* _Assigned task_: Check each statement against the profile of the poet Gerstler below, answering yes or no and quoting the exact words from the profile that decide it. (a) Gerstler would teach contemporary forms such as rap and spoken word before older works. (b) Jim Krusoe calls Gerstler the proudest person he knows. (c) The poem "Advice From a Caterpillar" hangs above the interviewer's desk.

* _Extract provided_:
------------------------------------
Now, as she sips her coffee, I ask why she thinks people are afraid of poems.

She furrows her brow. "See, many people, including me, are afraid of looking or feeling stupid. It's OK not to understand particle physics. But poetry that's dense and complex and difficult to read? The threat is implicit: If you don't understand poetry, you don't have a beautiful soul." In high school, she remembers, "If you did something bad you had to memorize Tennyson's 'The Charge of the Light Brigade.' " Poetry as punishment -- but she has a solution. "It should be taught chronologically backward," she says. Her idea is to introduce contemporary forms like rap and spoken word before "Beowulf" and Chaucer. In that way, we'd cultivate a palate for poetry.

Gerstler is devoted to the ancient texts, sparked by history and myth. "The human imagination," she insists, "can connect to practically anything." Even when it's tongue-in-cheek, her work resonates with urgency and longing. Two lines into the title poem of "Dearest Creature," the speaker asks: "Why don't you / write? Why make me beg? Are you even / reading these letters?" And then:

. . . that tussle

in the motel tub when I accidentally knocked

you unconscious? A minor concussion.

Surely you've forgiven me . . .

It's a love poem, of course: hilarious, but also touching, seductive, mysterious, surprising, entirely unsentimental -- much like Gerstler herself. "Don't forget humble," says her old friend Jim Krusoe, a writer and teacher. She is, he asserts, the humblest person he knows.

It was Krusoe who introduced me to Gerstler and her husband, writer Benjamin Weissman, more than a decade ago, alerting me to the fact that one of the best poets in the nation lived across the street. And it was Gerstler, Krusoe says, who helped him put certain kinds of pettiness into perspective. She once told him: "It's so impossible to write a good poem, it's all I can do to work as hard as I can to even come close." Her relentless focus doesn't leave time for professional jealousies and resentments.

"So are you ambitious then?" I ask. She doesn't hem and haw. Assuming the work represents the best part of herself, she believes, she's ambitious to do it well, to find the time to write, to push herself with every poem.

As for what this means, I keep thinking -- once we've tossed our crumpled napkins, gathered our things and are headed up the hill toward home -- of the speaker in her poem "Advice From a Caterpillar," which is pinned to the wall above my desk. "Molt. Rest. Molt again," she advises.

Self-reinvention is everything

Spin many nests . . .

But Gerstler has a simpler answer. She taps the cover of the book of essays she's still carrying. "I'm very interested in these," she says. "And I will always write poems."

Lenney is the author of "Bigger Than Life: A Murder, a Memoir."
------------------------------------
* _Given data_:
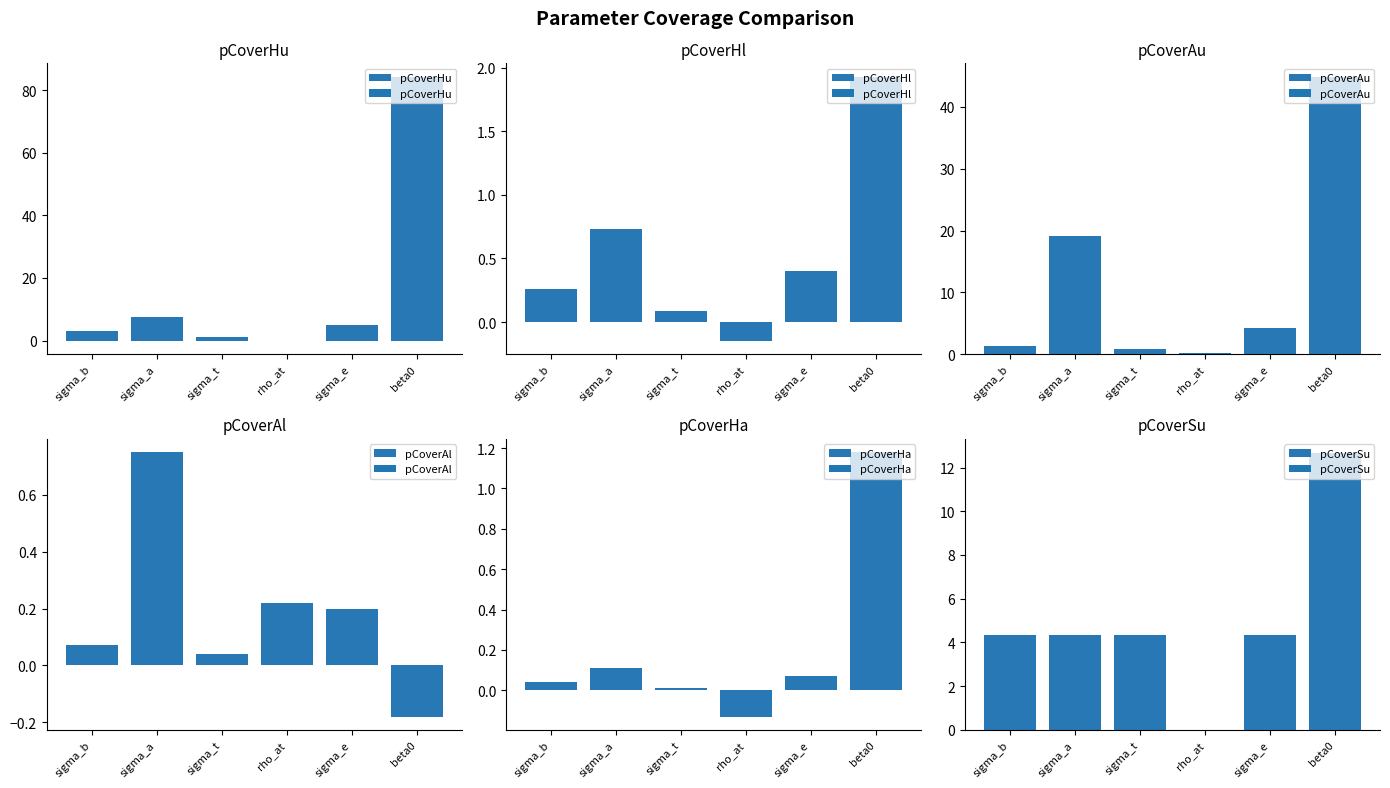

How many data points does each series have?

6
------------------------------------
* _Output for this exercise_:
(a) Yes: "Her idea is to introduce contemporary forms like rap and spoken word before "Beowulf" and Chaucer."
(b) No: "She is, he asserts, the humblest person he knows."
(c) Yes: "which is pinned to the wall above my desk"